Organized by and presented exclusively in San Antonio, Roman Landscapes features more than 65 works, including major loans from museums in Italy, France, and Germany, many of which have never before been shown in the United States. The exhibition was curated and organized by Jessica Powers, SAMA’s Interim Chief Curator and Gilbert M. Denman, Jr., Curator of Art of the Ancient Mediterranean World, and will be on view at SAMA from February 24 through May 21, 2023.

Roman Landscapes will be accompanied by a richly illustrated catalogue published by the museum, featuring essays by Powers; Bettina Bergmann, Professor Emeritus of Art History at Mount Holyoke College; Verity Platt, Professor of Classics and History of Art at Cornell University; Lynley J. McAlpine, Mellon Foundation Postdoctoral Curatorial Fellow at SAMA; Timothy M. O’Sullivan, Professor of Classical Studies at Trinity University; and Thomas Fröhlich, Director of the Library at the German Archaeological Institute in Rome. In conjunction with the exhibition, Trinity University will dedicate its spring Lennox Seminar Lecture Series to subjects explored in the museum’s presentation.

Developed through several years of research that began with Powers’ explorations of works in SAMA’s own notable collection, Roman Landscapes will feature an array of wall paintings, sculptures, mosaics, and cameo glass and silver vessels created in Roman Italy between 100 BC and AD 250. The exhibition will introduce visitors to their cultural and archaeological contexts and highlight the artistic conventions that distinguish Roman landscape scenes, including fluid, almost impressionistic brushwork and the use of bird’s-eye perspective.

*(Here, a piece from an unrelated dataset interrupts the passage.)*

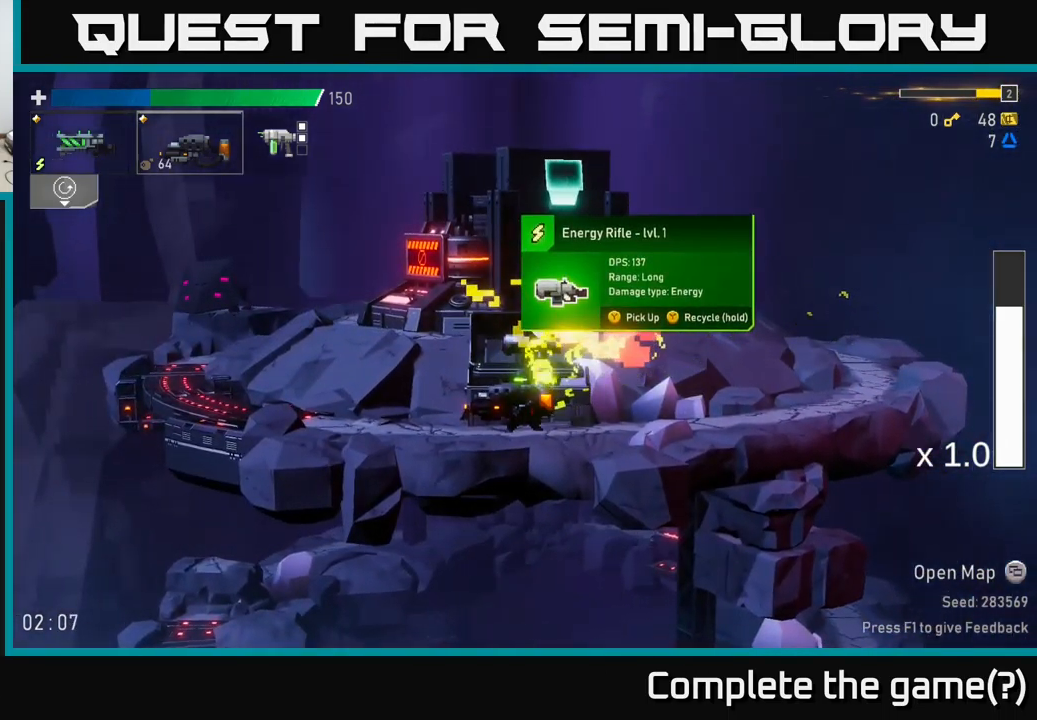
{"buttons": [], "left_stick": "center", "right_stick": "center", "events": []}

The exhibition is organized around five thematic sections. The first, “Garden Landscapes,” brings together paintings and sculptures from houses in Pompeii and nearby villas on the Bay of Naples to evoke the experience of a Roman peristyle garden. “Coastal Views and Cultivated Landscapes” and “Sacred Landscapes” present mural paintings and relief sculptures that depict seascapes and rustic shrines, images that show how landscape scenes once decorated lavish Roman residences. In “The Dangerous Landscapes of Myth,” mythological paintings then reveal landscape scenes as settings for hazardous encounters between humans and the gods, presenting visually the oft-told stories that served as warnings about individual or community behavior. The last section, “Landscapes in the Tomb,” compares wall paintings from communal tombs in Rome with those from houses and explores the adaptation of landscape imagery for funerary settings.

San Antonio is the nation’s seventh-largest city and is consistently listed as one of its fastest-growing. The Museum is housed in the historic Lone Star Brewery on the Museum Reach of San Antonio’s River Walk and is committed to promoting the rich cultural heritage and life of the city. It hosts hundreds of events and public programs each year, including concerts, performances, tours, lectures, symposia, and interactive experiences. As an active civic leader, the Museum is dedicated to enriching the cultural life of the city and the region, and to supporting its creative community.